Telemetry Stations. Now French Guiana, elevated from colony to departement when the prisons were shut down in 1946, is bidding to redeem its past through a promising future. The reason: equatorial Guiana is strategically located for the space age. At its latitude of 5DEG north, the surface velocity of the rotating earth is much swifter than at Cape Kennedy, which is at latitude 28DEG north. Thus, a rocket fired in Guiana can lift about 24% more payload with the same thrust than one fired at Cape Kennedy. Moreover, Guiana has a 120DEG stretch of open water north and east of it that is ideal for polar-orbit launchings. As a result, France, forced out of its former space station in the Algerian desert two years ago, is bringing French Guiana into the space age with a $102 million investment in launch pads and their support complexes.
The new base, officially called Le centre spatial guyanais (but likely to be referred to as "Cape de Gaulle" as work goes on), will be used solely for scientific shots, including space probes to study such phenomena as alpha radiation and communications satellites to link Western Europe with other continents. Located in a spread of savanna and sandy coastland at Kourou, 26 miles north of the capital of Cayenne, the space center is tied to tracking or telemetry stations at Bretigny-sur-Orge in France, the Canary Islands, the Congo (Brazzaville), Upper Volta and South Africa. From its complex, six space probes have already been launched this year, and scientists and technicians are now working on the 18 more scheduled to follow.
Inevitably, as French scientists and technicians have arrived, Kourou has mushroomed from a back-country village to a boom town of 5,000 people. Eventually the population will reach 50,000. In order to build launch pads, schools, power plant, sewer lines, dispensaries and 50 miles of paved road, laborers have already been brought in from Brazil, Martinique, Guadaloupe, Saint Lucia and so many surrounding places that 22 nationalities are now at work together.
Creoles in Miniskirts. Kourou's instant urbanization is attractive, TIME correspondent William Forbis reported after a visit. Trim white bungalows, three-and four-story apartment houses, outdoor fountains and sculpture, a shopping arcade and new hotels are in place, including the 100-room Hotel des Roches, which went up alongside the old "Dreyfus Tower" used by signalmen 75 years ago to communicate with Devil's Island eight miles across the water.
Peugeots and Citroens clutter formerly drowsy streets, and Creole girls in miniskirts speed by on Honda motorbikes. Kourou's outstanding restaurant-bar belongs to Raymond Vaude, a grey-haired, aquiline metro, or Continental Frenchman, who boasts three distinctions. He never appears without a white. visored cap, he comes from De Gaulle's town of Colombey-les-Deux-Eglises, and he is a bagnard, or ex-convict. While a black cat stalks up and down his bar, Vaude, a onetime burglar, eagerly sells his space-age customers postcards depicting naked prisoners hobbled in leg irons, cramped in the ancient two-ft.-wide cells or being guillotined. Another bagnard painted the scenes from memory.

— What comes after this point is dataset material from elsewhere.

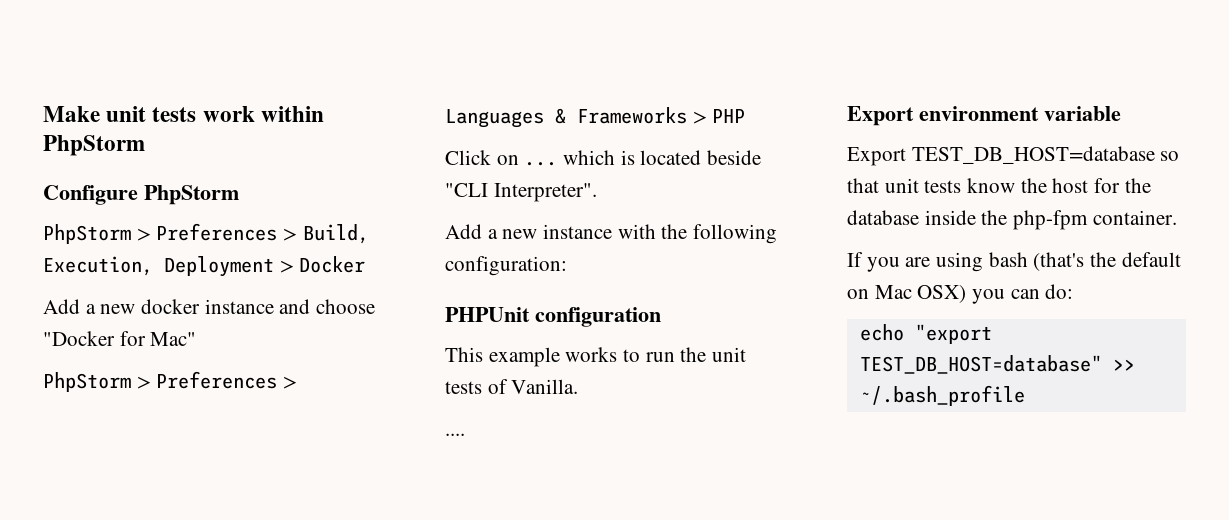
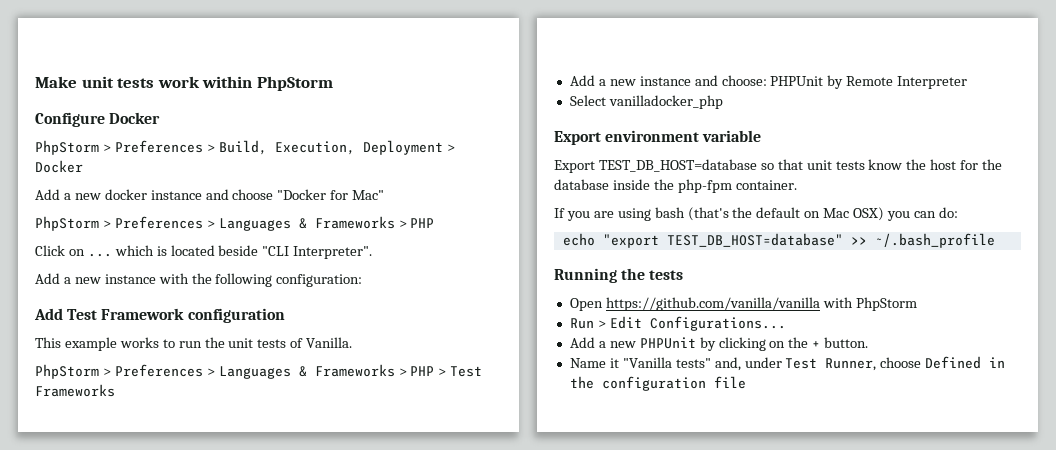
[144,185,239,205] PhpStorm -> [109,112,161,124] Docker
[445,307,530,322] PHPUnit -> [34,308,185,320] Add Test Framework
[445,433,465,436] .... -> [35,364,483,379] [35,384,115,397] [569,75,968,89] [569,95,723,109] PhpStorm > Preferences > Languages & Frameworks > PHP > Test Frameworks // Add a new instance and choose: PHPUnit by Remote Interpreter // Select vanilladocker_php
(1025, 395) none -> [554,268,684,283] [569,297,917,311] [569,316,786,331] [569,337,869,351] [569,356,1006,371] [569,376,746,391] // Running the tests // Open https://github.com/vanilla/vanilla with PhpStorm // Run > Edit Configurations... // Add a new PHPUnit by clicking on the + button. // Name it "Vanilla tests" and, under Test Runner, choose Defined in the configuration file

Graced by new hotels and brought closer to France by four-a-week jet flights, Guiana has even begun to dream of flocks of tourists. One attraction is the jungle, where jaguars, anteaters, alligators and piranha abound and where slave-descended bush Negroes speak a language of only 340 words called taki taki. The tourist who seeks new frontiers had better jet in fast, however. In the space age, the taki taki vocabulary is already growing, and some of the bush Negroes are reportedly dancing the twist and the boogaloo.
* Dreyfus was an occupant of Devil's Island, a place for political prisoners that has become synonymous with the French prison system as a whole. Devil's is one of three coastal islands ironically named the Salvation Islands. Nearby He Royale was for dangerous prisoners and He St. Joseph for incorrigibles who, if they continued to make trouble there, were guillotined and tossed to the sharks. Other prisoners were quartered on the mainland at St. Laurent prison.